Rapier then tapped on the glass monitor of the control panel. The top left screen on the third bank showed a blue shirt stepping off a sidewalk in front of two decrepit row houses with their windows boarded over. He was stringing yellow crime scene tape from the porch railing of one row house to a telephone pole across the street. The lower edge of the image included the white hood of a vehicle that had red and blue lights pulsing off it, making it obvious the video was being taken by a squad car's dash camera. There was a line of text at the top of the frame detailing the date, time, and GPS location of the imagery.

“Looks like drugs,” Rapier added.

“A drug deal in Kensington! No!” Payne said, somewhat loudly and dripping with sarcasm, causing a few people to look up at him momentarily, grin, and turn back to their work. “Next you'll further surprise me by saying it's payback for Dante Holmes getting capped yesterday, that this dead guy's a teen—”

“A teenaged white male named Billy Chester,” Rapier finished. “And it's probably not retaliation to settle scores. His buddy Dan Moss, also a teenaged white male, got collared getting off the El in Chinatown by a transit cop—they'd seen Moss on SEPTA surveillance cameras jumping the turnstile at Somerset.”

“And?”

“And the transit cop said Moss—after the kid stopped hugging him and crying—reported he and Chester had gotten lost, wound up in Kensington, and then got carjacked. Said after they were robbed, Chester apparently took at least three large-caliber rounds to the chest and neck.”

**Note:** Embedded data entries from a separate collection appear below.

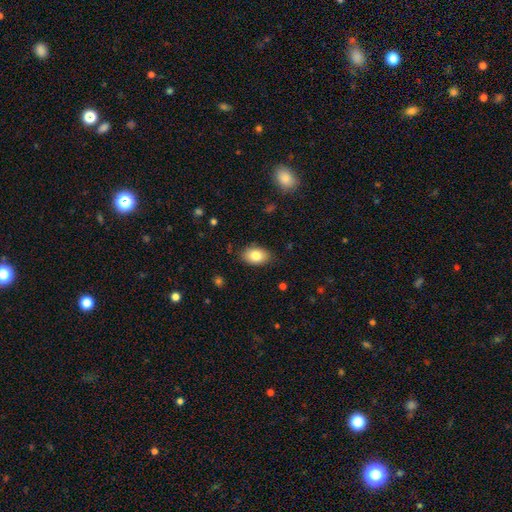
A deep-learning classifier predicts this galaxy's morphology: Smooth or featured?
  - smooth: 82% *
  - featured or disk: 11%
  - star or artifact: 8%
How rounded?
  - in between: 87% *
  - round: 11%
  - cigar-shaped: 1%
Merging?
  - none: 85% *
  - minor disturbance: 12%
  - major disturbance: 2%
  - merger: 1%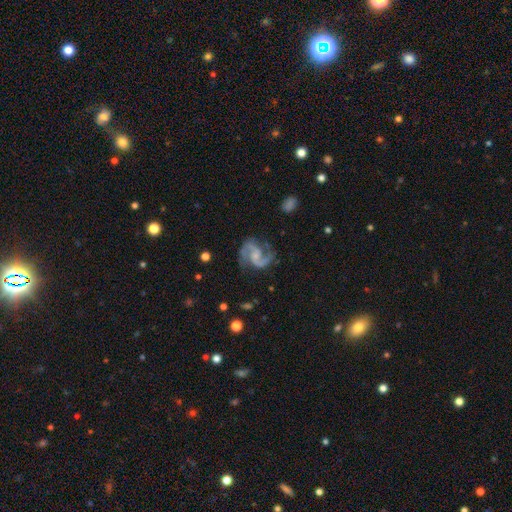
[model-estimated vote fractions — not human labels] This appears to be a featured or disk galaxy (92%) with no bar (46%), 2 (93%) medium (60%) spiral arms (98%) and a small central bulge (43%). Merging: none (73%).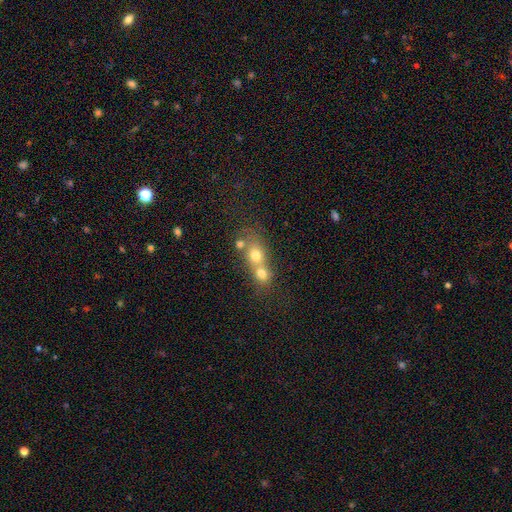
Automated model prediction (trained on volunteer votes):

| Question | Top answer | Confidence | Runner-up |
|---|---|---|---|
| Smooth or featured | smooth | 66% | featured or disk (21%) |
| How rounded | round | 62% | in between (35%) |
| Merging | merger | 69% | none (23%) |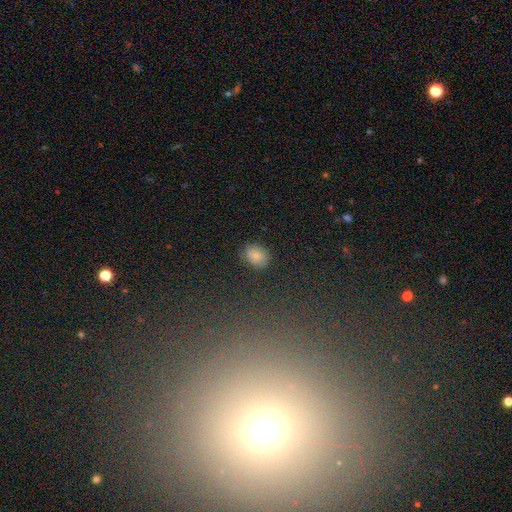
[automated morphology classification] This appears to be a smooth galaxy with no disk features (79%) that is in between round and cigar-shaped (61%). Merging: none (83%).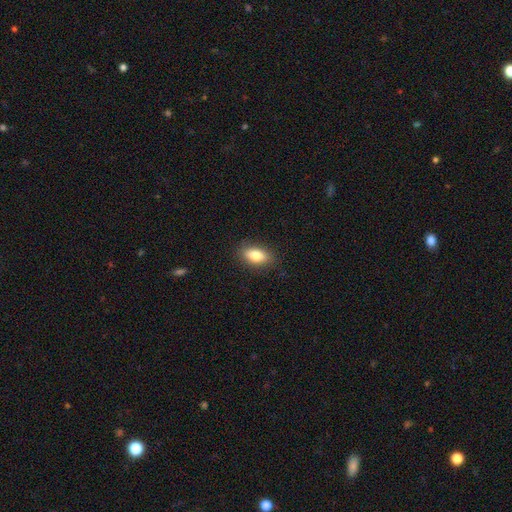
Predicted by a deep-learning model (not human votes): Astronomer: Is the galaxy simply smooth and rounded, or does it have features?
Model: smooth — 79%.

Payne looked at him a moment.

“A white teen? That's curious.”

“You mean unusual?” Rapier asked, but they both knew it was a statement of fact.

[ TWO ]

A week earlier, Homicide Sergeant Matt Payne had been approached with a proposition—“cornered,” he had claimed, but no one took the statement seriously. It was a hard argument to swallow considering (a) the person approaching had been in a motorized wheelchair and (b) who that person was.

The fact of the matter was that Payne would have done anything for Andy Radcliffe, a nineteen-year-old who was working an internship with the police department.

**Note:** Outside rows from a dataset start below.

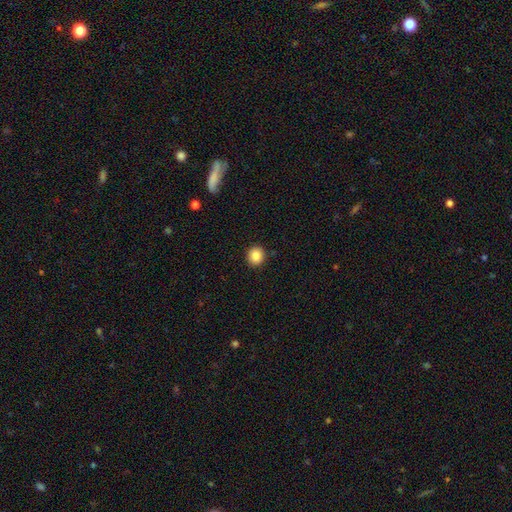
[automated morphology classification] smooth 86%, star or artifact 10%, featured or disk 5%. Down the decision tree: how rounded — round (89%); merging — none (91%).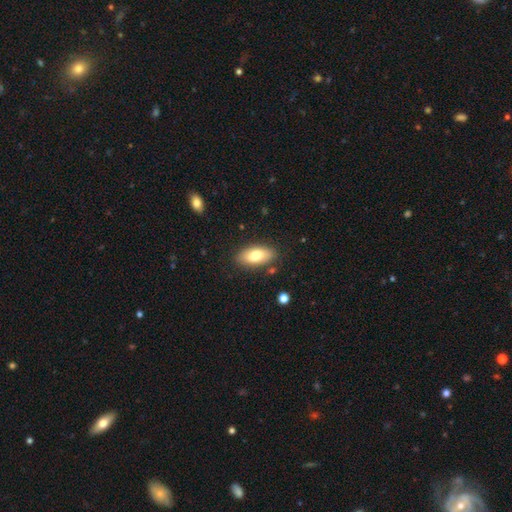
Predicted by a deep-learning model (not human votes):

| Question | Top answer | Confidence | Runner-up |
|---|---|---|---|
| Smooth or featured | smooth | 76% | featured or disk (17%) |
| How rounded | in between | 88% | cigar-shaped (9%) |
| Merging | none | 83% | minor disturbance (11%) |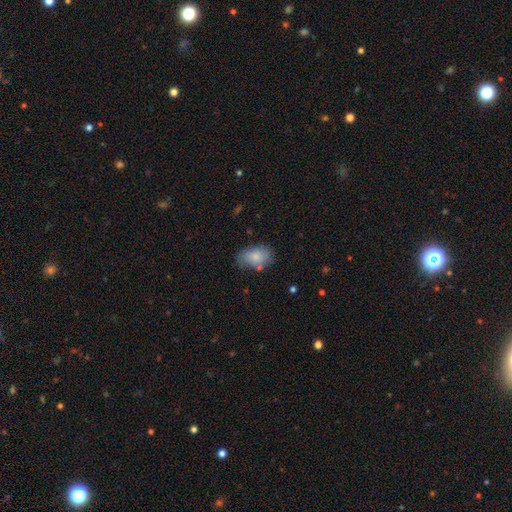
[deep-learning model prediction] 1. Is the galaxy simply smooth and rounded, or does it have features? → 78% smooth, 14% featured or disk, 7% star or artifact.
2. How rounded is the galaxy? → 88% in between, 11% round, 2% cigar-shaped.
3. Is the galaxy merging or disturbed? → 62% none, 27% minor disturbance, 7% major disturbance, 5% merger.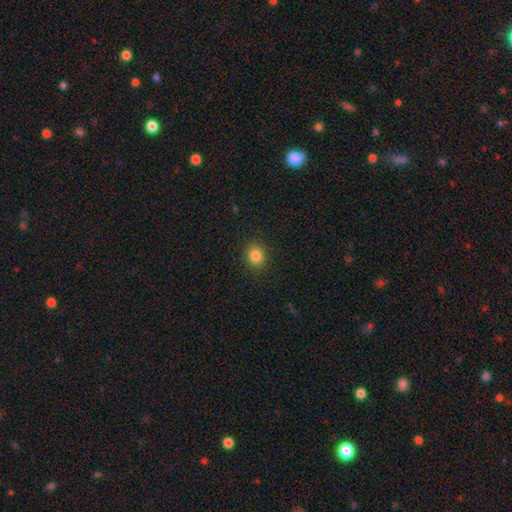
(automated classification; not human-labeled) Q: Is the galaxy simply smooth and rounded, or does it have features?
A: smooth — 83%.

Andy had a kind, round face with gentle coal-black eyes and a full head of dark hair clipped tight to his scalp. He generally wore neatly ironed jeans and an oversized white cotton dress shirt with a somewhat worn navy blazer.

He was a sophomore—a double major studying criminal justice and computer science—at La Salle University, in North Philly, not far from where he lived with his mother and little brother.

Three years earlier, returning home with take-out dinner for the family, he had been robbed on the street by teenaged thugs. Not content with what little cash he had, they then stabbed him in the back. The knife had struck his spinal cord, leaving him paralyzed from the waist down.

Even before the robbery, Andy's life had been anything but an easy one. Yet he still managed to keep a positive attitude after the attack, overcoming as best he could the obstacles that came with the paralysis.

Payne had found himself immediately impressed when he had met Radcliffe in the Executive Command Center, and even more when he'd heard his story.

Andy politely had brushed off Payne's praise.

“What was I going to do? Not keep helping Momma and my little brother? Or, worse, become a burden to them? Momma taught me discipline, to work hard and never give up. Like my father.”

Andy explained that Luke Radcliffe had worked as a crane operator at the Port of Philadelphia for fifteen years—until he found himself suffering severe shortness of breath. Doctors diagnosed him with pulmonary fibrosis.

Andy had just turned ten.

Luke Radcliffe, as he bravely fought the advancing disease, was put on a lung transplant list. But the scars quickly covered more and more of the lung tissue, and, just a week after being rushed to the hospital and hooked up to an artificial respirator, he succumbed to severe infections.

The medical bills had been unbelievably expensive, and the cash from the modest life insurance policy Luke had taken out through the port had not lasted long. The family struggled to make ends meet, even as Andy's mother took on extra work.

Andy, desperate to help, finally got a job at a grocery store. It was all the then-twelve-year-old could find. He worked part-time as a shelf-stocker and bag boy after school and on Saturdays. He would have worked Sundays, but his mother cautioned him to keep holy the Sabbath, and to take time to be with family. Later, the answer had been the same when he offered to go to full-time—his mother again thanked him, but adamantly refused to let him miss any school.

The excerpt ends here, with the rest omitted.